STANDARD 7-1-2: A file description and record layout must be
provided for each file. The file information/metadata
header must include the following:
- Title of the survey (survey name,
part, and year as applicable);
- Name(s) of each file;
- Reference year for the data;
- Version number and date of release;
- Logical record length (in positional files) or number of variables
on the file (delimited files);
- Number of records per case or observation; and
- Number of cases in the data file. For delimited files also include
the delimiters (e.g., comma, space).
STANDARD 7-1-3: For each variable on the file, the file description
must include the following:
- Variable name;
- Data type (alpha or numeric);
- Record number (if multiple records per case);
- Position within the record (beginning-end, or variable number if
delimited) within the record, field length, and variable label; and
- The survey question wording and response categories.
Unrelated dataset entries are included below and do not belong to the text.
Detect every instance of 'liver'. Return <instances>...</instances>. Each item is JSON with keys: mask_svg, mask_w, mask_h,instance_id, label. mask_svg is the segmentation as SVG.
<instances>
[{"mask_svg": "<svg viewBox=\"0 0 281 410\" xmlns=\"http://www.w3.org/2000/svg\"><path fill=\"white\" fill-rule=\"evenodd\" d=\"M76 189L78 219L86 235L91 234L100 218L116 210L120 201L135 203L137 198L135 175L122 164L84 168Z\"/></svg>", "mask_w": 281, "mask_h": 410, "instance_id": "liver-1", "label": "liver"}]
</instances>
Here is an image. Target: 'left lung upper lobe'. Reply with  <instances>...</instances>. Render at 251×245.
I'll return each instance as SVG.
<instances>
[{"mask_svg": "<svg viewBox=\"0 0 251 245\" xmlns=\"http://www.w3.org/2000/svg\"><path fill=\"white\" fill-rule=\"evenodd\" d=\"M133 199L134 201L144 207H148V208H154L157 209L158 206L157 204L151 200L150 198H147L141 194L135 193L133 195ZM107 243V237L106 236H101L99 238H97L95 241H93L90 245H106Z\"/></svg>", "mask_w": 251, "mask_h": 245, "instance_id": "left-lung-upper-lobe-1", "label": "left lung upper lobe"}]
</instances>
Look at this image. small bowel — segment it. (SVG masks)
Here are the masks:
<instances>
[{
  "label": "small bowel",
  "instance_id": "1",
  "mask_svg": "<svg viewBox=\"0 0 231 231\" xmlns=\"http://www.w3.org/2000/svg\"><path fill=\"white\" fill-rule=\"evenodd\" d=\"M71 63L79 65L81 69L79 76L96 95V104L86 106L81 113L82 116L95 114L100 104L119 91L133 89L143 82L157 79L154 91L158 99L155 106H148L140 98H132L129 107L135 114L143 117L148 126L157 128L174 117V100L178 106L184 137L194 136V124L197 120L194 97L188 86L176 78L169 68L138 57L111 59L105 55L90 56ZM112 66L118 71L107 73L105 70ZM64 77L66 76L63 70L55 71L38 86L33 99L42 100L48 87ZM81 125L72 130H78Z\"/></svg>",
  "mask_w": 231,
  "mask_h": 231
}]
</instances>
STANDARD 7-1-4: Data set naming conventions must be standardized
and must conform to Information Systems Security Organization (ISSO)
(or more recent) standards for pressing a CD, which currently requires
a name with the following format: "xxxxxxxx.xxx".
STANDARD 7-1-5: Jewel box covers and Web links or URL links must
identify the survey system
(e.g., HS&B, CCD), component, survey
year, and version number.
STANDARD 7-1-6: All variables must be clearly identified and described.
- The description of variables must include the universe
for the variable.
- In the case of composite variables, the description must identify
all survey items used to construct the variables and must include
the algorithm used to construct the variables.
- Upper and lower case labels that clearly describe the variables
must be used.
- For all categorical variables, each value must be associated with
a frequency, a percentage of total cases and a label for each category.
In public-use and restricted-use file documentation, unweighted frequencies
must be included (see Standard 4-2-10 for
public-use files without confidentiality
edits).
- For all continuous variables, the distribution of values (e.g.,
minimum, maximum, mean, and standard deviation) must be provided.
GUIDELINE 7-1-6A: FIPS Standards should be used where applicable. NCES
standard definitions and codes should be used where applicable (see
Standard 1-4).
GUIDELINE 7-1-6B: Variables names should be consistent across
surveys within a survey system,
within and across years.
GUIDELINE 7-1-6C: In a printable record layout file, line length should
be specified so that it prints correctly without wrapping and without
special modification (e.g., 72 characters, 12 point type).
STANDARD 7-1-7: Data file documentation must be complete for
all data files. This includes an abstract or summary that cites the
methodology report or technical notes associated with the survey
and a description of survey methodology that is consistent with the
NCES standard for survey system documentation (see Standard 3-4). In
general, survey methodology documentation for data files must include
the following:
- Description of data collection methods;
- Weighting and imputation procedures;
- Description of editing, error
resolution, and imputation flags;
- Guidelines for processing the data;
- The reference year for the
data;
- Unweighted frequency counts, and response
rates;
- Information on how to use replicate weights or PSUs and stratum
for variance estimation; and
- Procedures for using weights to produce estimates.
STANDARD 7-1-8: The following data element conventions must be
used:
- Numeric-fields must contain only numbers or blanks. Reserve codes
for numeric fields should be extreme negative values (e.g., lower
than the lowest real value).
- "0" must represent zeros. Blanks or "-" may
not be used to represent 0s.
- Unique values must be used to distinguish between legitimate skips
and nonresponse.
- Suppression symbols must be removed from numeric fields and stored
in associated "flag" fields.
- Separate record locations must be used for all data items.
- Imputed data must be flagged in associated "flag" fields.
Imputation methods must be identified
in the flag. Blanks are not legitimate values for flags.
GUIDELINE 7-1-8A: When practical, numeric data fields containing continuous
variables should be identical in length.